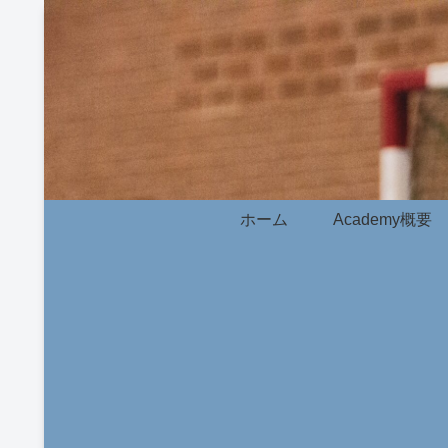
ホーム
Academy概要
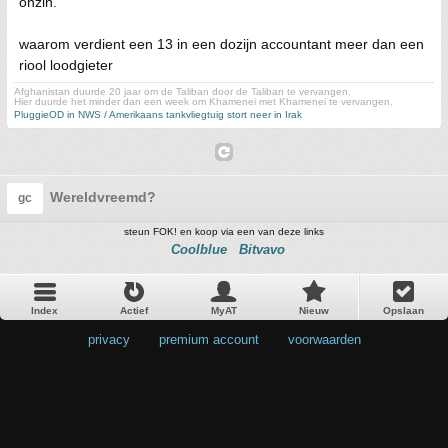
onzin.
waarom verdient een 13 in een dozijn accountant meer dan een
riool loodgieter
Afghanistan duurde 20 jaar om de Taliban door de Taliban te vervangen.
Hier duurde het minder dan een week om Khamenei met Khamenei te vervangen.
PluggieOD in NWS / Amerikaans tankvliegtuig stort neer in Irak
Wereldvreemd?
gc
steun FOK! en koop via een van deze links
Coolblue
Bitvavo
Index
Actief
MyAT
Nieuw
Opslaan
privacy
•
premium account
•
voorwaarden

------------------------------------------------

Your answer should be one number: how many lines in the material hold the word "vervangen".

Solution for this exercise —
2